Aging & Health A to Z
Varicose Veins and Other Vein Disorders
Causes & Symptoms
Although varicose veins can occur in any part of your body, you’ll usually find them in your lower body, legs, or feet.
That’s because blood moving through these veins has to work against gravity to return to your heart. When the valves in your veins become weaker and leaky, blood can flow backward and pool in your veins, which causes them to become enlarged or twisted.
Here are examples of things that can put you at risk for developing varicose veins:
- Age. Varicose veins are more common in older adults, because of the lifetime of wear and tear on the valves.
- Family history. The tendency toward having varicose veins can be inherited.
- Gender. Women’s blood vessels are designed to be flexible, which makes it easier for varicose veins to develop.
- Obesity. Extra body weight puts more pressure on the veins.
- Prolonged standing or sitting. People who worked in jobs that required extended periods of standing or sitting are at greater risk.
- The presence of central venous catheters in your body.
- Having had surgery or having experienced a trauma to the body (such as an accident, fall, etc.)
- Having chronic lung disease, which can increase the pooling of blood in your lower body.
- Experiencing dehydration.
The chief symptoms of varicose veins are:
- Bulging or twisted veins that you can see under the skin. They may be dark blue or purple.
- Bruising, burning, itching, cramping, or aching in the legs, made worse by standing.
- Swelling of the legs that is better in the morning and worse as the day goes on.
- Pain or warmth in the legs.
Chronic Venous Insufficiency and Superficial Thrombophlebitis
You may have varicose veins that lead to changes in your skin color or swelling of the legs and ankles. Your healthcare provider may diagnose this as a condition called chronic venous insufficiency. This condition may cause serious pain, heaviness, cramping, skin sores, or ulcers.

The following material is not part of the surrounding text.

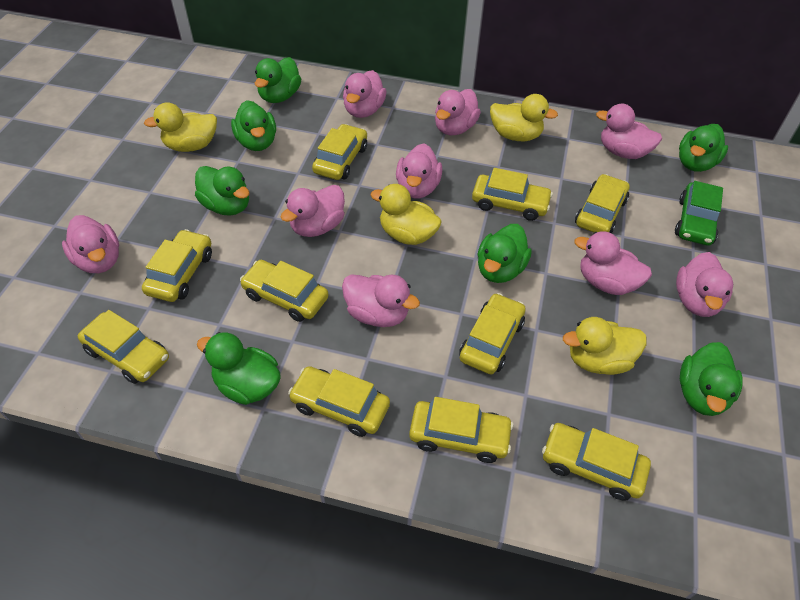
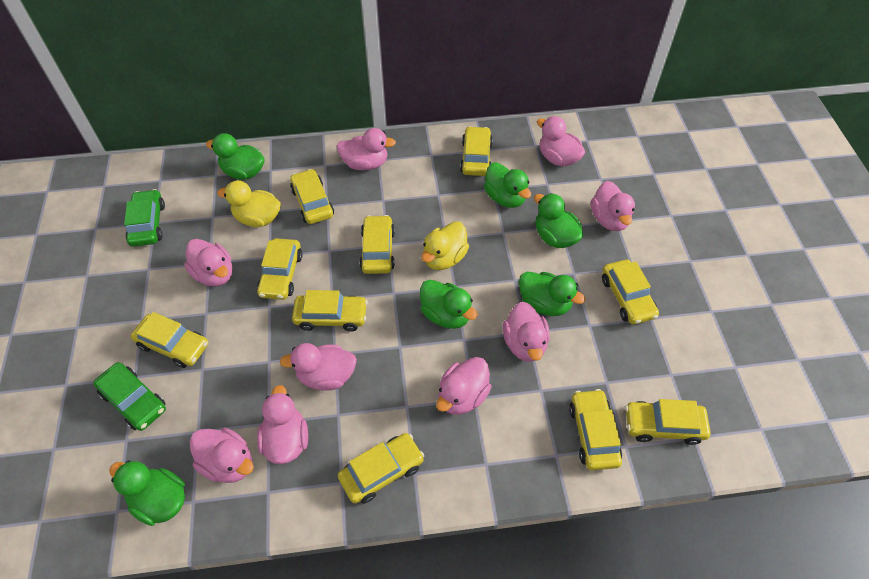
green car: [675,181,723,246] = 1 -> [93,362,166,431] [124,189,165,247] = 2
green duck: [195,166,250,216] [197,332,281,405] [231,100,276,151] [255,57,301,103] [477,224,532,283] [679,124,728,172] [680,342,743,416] = 7 -> [109,460,185,526] [206,133,265,180] [420,280,478,329] [484,163,531,208] [519,272,585,316] [534,193,583,248] = 6
yellow duck: [144,102,217,152] [371,184,442,245] [490,94,558,141] [563,317,647,375] = 4 -> [217,181,281,227] [421,221,469,270] = 2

Varicose veins can lead to inflammation inside the vein, which in turn can lead to blood clots. These occur most commonly in the legs, but they can also occur in the arms. If the clot is in a vein close to the skin, it is called superficial thrombophlebitis.
Deep Vein Thrombosis
Deep vein thrombosis (DVT) occurs when a blood clot occurs in a large vein deep within your body.
Symptoms of deep vein thrombosis include swelling, pain, tenderness, redness, a brownish color change in your skin, and warmth. Symptoms usually become worse at the end of the day and may get better temporarily after you lie down at night. It may become painful to walk, and the leg with the clot in it often swells much more than the other leg. These are especially common after surgery or a long period of inactivity, like a long road trip or airplane ride.
A clot in a deep vein increases your risk of serious health problems. For example, a dislodged clot (embolism) could travel to your lungs and block a pulmonary artery, causing a condition called pulmonary embolism.
If you experience any symptoms of deep vein thrombosis, seek medical attention immediately.